BEGIN
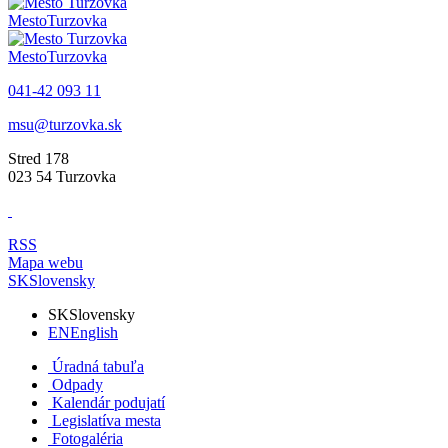
Mesto
Turzovka
Mesto
Turzovka
041-42 093 11
msu@turzovka.sk
Stred 178
023 54 Turzovka
RSS
Mapa webu
SK
Slovensky
SK
Slovensky
EN
English
Úradná tabuľa
Odpady
Kalendár podujatí
Legislatíva mesta
Fotogaléria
END
▸ Task goal
Put the text read from the records above into a Markdown table with the columns "Number" and "Text", one row for each line, numbered in order. Skip blank lines and leave the pictures out.

▸ Response area
| Number | Text |
|---|---|
| 1 | Mesto |
| 2 | Turzovka |
| 3 | Mesto |
| 4 | Turzovka |
| 5 | 041-42 093 11 |
| 6 | msu@turzovka.sk |
| 7 | Stred 178 |
| 8 | 023 54 Turzovka |
| 9 | RSS |
| 10 | Mapa webu |
| 11 | SK |
| 12 | Slovensky |
| 13 | SK |
| 14 | Slovensky |
| 15 | EN |
| 16 | English |
| 17 | Úradná tabuľa |
| 18 | Odpady |
| 19 | Kalendár podujatí |
| 20 | Legislatíva mesta |
| 21 | Fotogaléria |